Èquipe educative. Il tempo di crederci. L’oratorio come un tesoro condiviso

Nell’arco di tre settimane, ho partecipato a tre incontri sul tema delle equipe educative. Il primo era aperto ai membri stessi delle équipe, insieme a rappresentanti di Grumello e Telgate, per la presentazione dell’ultima ricerca pubblicata su questo tema, nella quale la nostra Diocesi ha avuto un ruolo importante. Il secondo si è svolto in occasione della riunione degli incaricati di pastorale giovanile della Diocesi di Bergamo. Il terzo, la scorsa settimana, con i sacerdoti della fraternità alla quale appartengo.

Vorrei qui semplicemente annotare alcune considerazioni personali, rimandando al volume pubblicato dagli Oratori Diocesi Lombarde e al contributo del teologo don Paolo Carrara, docente della Facoltà Teologica dell’Italia Settentrionale e presso la Scuola di Teologia del Seminario di Bergamo, per comprendere l’impostazione teorica e i fondamenti teologico pastorali dell’esperienza.

I primi a dover credere nell’équipe educativa sono i preti

Da semplice curato di due oratori, entrambi con equipe educativa, vorrei innanzitutto affermare che i primi a dover credere nelle prospettive aperte dall’équipe educativa come guida dell’Oratorio sono.. i preti. E questo non è semplice.
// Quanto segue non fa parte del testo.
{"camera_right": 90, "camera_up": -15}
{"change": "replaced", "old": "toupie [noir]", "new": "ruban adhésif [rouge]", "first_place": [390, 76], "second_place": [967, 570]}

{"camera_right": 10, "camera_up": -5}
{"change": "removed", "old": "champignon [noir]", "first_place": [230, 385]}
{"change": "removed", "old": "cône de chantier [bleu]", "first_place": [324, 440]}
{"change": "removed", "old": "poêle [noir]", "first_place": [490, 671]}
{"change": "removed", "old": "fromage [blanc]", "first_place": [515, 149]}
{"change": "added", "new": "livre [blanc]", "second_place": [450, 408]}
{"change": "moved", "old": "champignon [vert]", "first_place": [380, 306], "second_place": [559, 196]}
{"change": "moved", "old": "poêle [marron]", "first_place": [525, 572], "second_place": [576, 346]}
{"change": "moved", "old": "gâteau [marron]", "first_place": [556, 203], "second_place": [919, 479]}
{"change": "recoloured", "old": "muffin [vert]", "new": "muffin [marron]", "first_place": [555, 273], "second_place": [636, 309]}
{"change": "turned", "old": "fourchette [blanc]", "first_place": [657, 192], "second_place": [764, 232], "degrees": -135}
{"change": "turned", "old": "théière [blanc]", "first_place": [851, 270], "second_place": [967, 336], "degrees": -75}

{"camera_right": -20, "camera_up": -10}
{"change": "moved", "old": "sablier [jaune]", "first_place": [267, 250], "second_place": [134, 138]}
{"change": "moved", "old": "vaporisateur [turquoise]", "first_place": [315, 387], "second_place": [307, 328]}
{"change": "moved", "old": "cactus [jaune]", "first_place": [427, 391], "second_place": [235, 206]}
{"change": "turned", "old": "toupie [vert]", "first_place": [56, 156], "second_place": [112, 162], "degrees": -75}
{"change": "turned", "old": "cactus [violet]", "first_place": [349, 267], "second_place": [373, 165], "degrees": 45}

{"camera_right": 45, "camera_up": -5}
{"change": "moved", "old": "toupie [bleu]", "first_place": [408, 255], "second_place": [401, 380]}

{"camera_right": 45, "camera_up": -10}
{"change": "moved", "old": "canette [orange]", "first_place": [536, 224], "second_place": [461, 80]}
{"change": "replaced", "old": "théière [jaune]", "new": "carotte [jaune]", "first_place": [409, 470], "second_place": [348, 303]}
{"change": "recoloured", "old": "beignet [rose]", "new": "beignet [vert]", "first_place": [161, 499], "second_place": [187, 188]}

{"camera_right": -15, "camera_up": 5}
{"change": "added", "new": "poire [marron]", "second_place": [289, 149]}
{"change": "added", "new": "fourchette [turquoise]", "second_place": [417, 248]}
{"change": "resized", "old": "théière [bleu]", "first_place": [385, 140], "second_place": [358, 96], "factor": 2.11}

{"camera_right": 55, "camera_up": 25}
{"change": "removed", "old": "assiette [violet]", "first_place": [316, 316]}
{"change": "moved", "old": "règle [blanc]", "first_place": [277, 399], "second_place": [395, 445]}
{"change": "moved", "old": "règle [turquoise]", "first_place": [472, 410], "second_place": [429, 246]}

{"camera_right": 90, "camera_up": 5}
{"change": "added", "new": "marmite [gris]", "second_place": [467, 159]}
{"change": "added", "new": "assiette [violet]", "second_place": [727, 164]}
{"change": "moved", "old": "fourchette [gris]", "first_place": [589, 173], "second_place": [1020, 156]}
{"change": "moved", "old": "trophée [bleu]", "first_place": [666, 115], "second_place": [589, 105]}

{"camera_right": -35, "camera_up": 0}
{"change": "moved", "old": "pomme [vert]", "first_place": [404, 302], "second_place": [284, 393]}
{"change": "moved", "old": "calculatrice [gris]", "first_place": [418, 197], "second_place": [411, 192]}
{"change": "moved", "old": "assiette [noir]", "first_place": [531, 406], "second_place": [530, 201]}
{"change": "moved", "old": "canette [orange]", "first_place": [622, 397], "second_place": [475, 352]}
Noi sacerdoti per primi dobbiamo accogliere questa possibilità di guida condivisa con alcuni laici degli oratori di cui risultiamo ancora “direttori”.

Ciò significa, ad esempio, abbandonare l’idea di un consiglio puramente consultivo, con la parola del prete che resta quella decisiva, a favore di un lavoro che conduca a una decisione insieme sui diversi settori della vita dell’oratorio e, ovviamente, a  una condivisione autentica della responsabilità.

Accanto a questo, occorre che l’équipe venga adeguatamente legittimata dentro la comunità: non si tratta di presentare i membri come “quelli che comandano” in oratorio, ma come donne e uomini che, con spirito di servizio, favoriscono il coordinamento della diverse attività e la convergenza delle questioni a un unico tavolo, dove ciò che va bene e le criticità di ciascun gruppo sono portate alla conoscenza di tutti, perché tutti possano pensare e attivarsi nelle decisioni necessarie ad aiutare i vari settori.

L’oratorio e la pastorale giovanile non sono “cose del curato”

Su questo aspetto della legittimazione, le parole del Vescovo Francesco, che ha parlato della possibilità di una istituzionalizzazione più ufficiale, un mandato diocesano alle équipe educative, può costituire un ottimo passaggio.

Accanto a tutto ciò, è decisivo che le comunità prendano coscienza che l’Oratorio e la pastorale giovanile non sono “cose del curato e dei suoi collaboratori”, ma dell’intera comunità parrocchiale. Siamo tutti responsabili dei nostri ragazzi!

Quando infatti, speriamo più tardi possibile, il numero di preti giovani sarà troppo esiguo per affidare a ciascuno la guida di un solo oratorio (o due, come nel caso di noi curati interparrocchiali), sarà importante che le equipe educative siano mature e pronte per assumere, insieme ai parroci, la guida degli oratori, come già avviene per gli oratori più piccoli: i preti giovani che ci saranno potranno, nel caso, diventare i referenti delle equipe di più oratori, assumendo il ruolo di “formatori dei formatori”.

L’importanza di creare nuove occasioni di confronto

La mia speranza è che, in tempi recenti, possano crescere le occasioni di confronto tra equipe educative in Diocesi, in stretto contatto con l’Ufficio per la Pastorale dell’Età Evolutiva e gli educatori professionali che stanno svolgendo l’incarico di “tutor” nelle equipe educative, per condividere pensieri, strategie, percorsi fecondi e criticità.

Io credo molto nella strada delle équipe educative, come nella corresponsabilità con laici preparati e disponibili. È tempo di metterci più impegno: ci sarà da far fatica, ma dobbiamo farlo per i nostri ragazzi, ricordando sempre che Dio fa crescere quanto viene maturato nella preghiera e nell’impegno concreto a favore dei fratelli.